The role of Fruits and Vegetables in a healthy diet
The important role of fruits and vegetables as part of a healthy diet cannot be overlooked. Not only do they add a wide variety of flavour and colour to our meals, they add a wide range and significant quantity of nutrients too.
Firstly, the fibre and water content alone of fruits and vegetables, makes them significant in the prevention of constipation and the promotion of gut health. Fibre also promotes stable blood glucose levels and sustained energy. In addition to this benefit, adding a heap of vegetables to a meal aids in good portion control of protein and starches. The fibre content of fruits and vegetables also promotes satiety and appetite control.
In addition to much needed fibre, fruits and vegetables supply a large number of vitamins and minerals for maintenance and optimal functioning of the body. There are many vitamins and minerals but taking a quick look at a few of them will be enough to convince you of the importance of including fruits and vegetables daily.
This mineral is a very important electrolyte for the health of the body, including the health of our heart and other muscles. Potassium is essential to the functioning of the heart and the regulation of blood pressure. The role of potassium in the contraction of the smooth muscle also makes it an important nutrient in normal digestive functioning.
Fruits such as bananas, citrus fruits, guavas, grapes, peaches, mango and watermelon are good sources of potassium while vegetables rich in potassium include butternut, gem squash, mushrooms, baby spinach, beetroot, cauliflower and green beans.
Also known as Vitamin B9, folate is essential to the manufacturing process of new blood cells and our DNA. Folate’s important role in minimising changes in the DNA is a cancer protecting function. Folate is especially important during pregnancy and other periods of rapid growth such as adolescence.
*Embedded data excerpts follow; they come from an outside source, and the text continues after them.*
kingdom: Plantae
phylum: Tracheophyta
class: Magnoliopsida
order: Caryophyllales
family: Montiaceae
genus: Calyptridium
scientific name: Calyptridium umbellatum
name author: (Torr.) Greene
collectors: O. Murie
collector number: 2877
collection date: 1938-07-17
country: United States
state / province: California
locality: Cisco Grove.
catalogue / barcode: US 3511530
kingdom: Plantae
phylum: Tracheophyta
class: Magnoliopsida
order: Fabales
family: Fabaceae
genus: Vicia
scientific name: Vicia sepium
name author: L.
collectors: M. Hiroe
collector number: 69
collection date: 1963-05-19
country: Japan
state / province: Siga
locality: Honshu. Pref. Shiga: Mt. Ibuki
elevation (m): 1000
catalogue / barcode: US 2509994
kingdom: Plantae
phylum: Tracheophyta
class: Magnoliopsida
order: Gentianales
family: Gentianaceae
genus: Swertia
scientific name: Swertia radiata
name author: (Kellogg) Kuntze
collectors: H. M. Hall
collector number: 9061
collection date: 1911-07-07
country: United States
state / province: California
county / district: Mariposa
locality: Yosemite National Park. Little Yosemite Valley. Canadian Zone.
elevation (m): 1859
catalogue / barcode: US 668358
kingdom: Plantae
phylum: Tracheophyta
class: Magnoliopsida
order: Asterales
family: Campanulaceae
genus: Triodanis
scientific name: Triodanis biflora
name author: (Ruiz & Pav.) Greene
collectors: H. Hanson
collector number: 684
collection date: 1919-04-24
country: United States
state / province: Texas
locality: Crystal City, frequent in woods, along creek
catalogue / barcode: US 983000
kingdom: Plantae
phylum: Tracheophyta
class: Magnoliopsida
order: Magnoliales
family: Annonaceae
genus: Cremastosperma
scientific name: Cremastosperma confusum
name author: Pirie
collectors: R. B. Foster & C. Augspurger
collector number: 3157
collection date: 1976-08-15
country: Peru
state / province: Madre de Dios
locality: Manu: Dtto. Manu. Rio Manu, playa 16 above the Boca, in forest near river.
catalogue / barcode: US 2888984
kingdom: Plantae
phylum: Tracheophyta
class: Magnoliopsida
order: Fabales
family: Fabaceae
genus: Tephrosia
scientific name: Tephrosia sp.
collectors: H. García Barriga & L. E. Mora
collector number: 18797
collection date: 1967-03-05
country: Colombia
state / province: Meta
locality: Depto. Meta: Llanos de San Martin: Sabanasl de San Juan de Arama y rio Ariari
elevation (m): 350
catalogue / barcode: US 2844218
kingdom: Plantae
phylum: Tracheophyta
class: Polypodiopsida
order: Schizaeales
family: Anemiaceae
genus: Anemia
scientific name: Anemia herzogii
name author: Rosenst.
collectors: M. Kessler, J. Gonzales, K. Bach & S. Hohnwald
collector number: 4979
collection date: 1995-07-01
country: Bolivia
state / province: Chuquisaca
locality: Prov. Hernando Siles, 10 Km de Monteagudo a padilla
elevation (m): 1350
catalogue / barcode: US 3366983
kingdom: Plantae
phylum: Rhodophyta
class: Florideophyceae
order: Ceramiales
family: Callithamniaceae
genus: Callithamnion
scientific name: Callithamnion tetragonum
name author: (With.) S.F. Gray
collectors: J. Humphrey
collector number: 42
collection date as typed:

This important nutrient is available in dark green leafy vegetables in addition to legumes which are also an excellent inclusion for a healthy diet. Oranges, berries, pineapple, beetroot, broccoli, cauliflower, tomatoes, corn and parsley also offer folate in high quantities.
Vitamin C is often valued for its immune boosting properties when the cold and flu season arrives. The truth is that a regular and consistent intake of vitamin C is more protective than taking mega doses when you are already sick. Vitamin C has a major role to play in the synthesis and maintenance of blood vessels, cartilage and scar tissue, all important structural features in the body.
Including vitamin C rich fruits and vegetables also aids in the prevention of iron deficiency anaemia as it promotes the absorption of iron from the digestive system. Iron deficiency anaemia has a negative impact on brain development in young school going children. A lack of haemoglobin (an oxygen carrying protein made with iron) in the blood is also responsible for many a woman’s excessive fatigue.
Oranges, while a good and economical source of vitamin C in winter, are not the only source of vitamin C. Other sources include bell peppers, guavas, kiwis, strawberries, tomatoes, broccoli and kale.
Orange fruits and vegetables, such as mangoes, paw paw, butternut, pumpkin and carrots are rich in vitamin A which is essential for eye health and the maintenance of good eye sight. Not to be skipped, these fruits and vegetables are easy to come by and add brilliant colour to any dish.
Green leafy vegetables are excellent sources of vitamin K which has a significant role to play in healthy blood clotting for wound healing and tissue repair.
The importance of including a variety of fruits and vegetables as daily menu items is clear from the nutrient benefits achieved on consumption. As an added bonus, fruits and vegetables are low in energy and make for very convenient, nutrient dense snacks and lunch box fillers, while adding texture and colour to family meals.
A daily intake of fruits and vegetables, at least 5 portions in total, is protective against chronic disease and should start as soon as solids are introduced in early life. At the end of the day, a rainbow shining through our food intake, will let us know we have it right.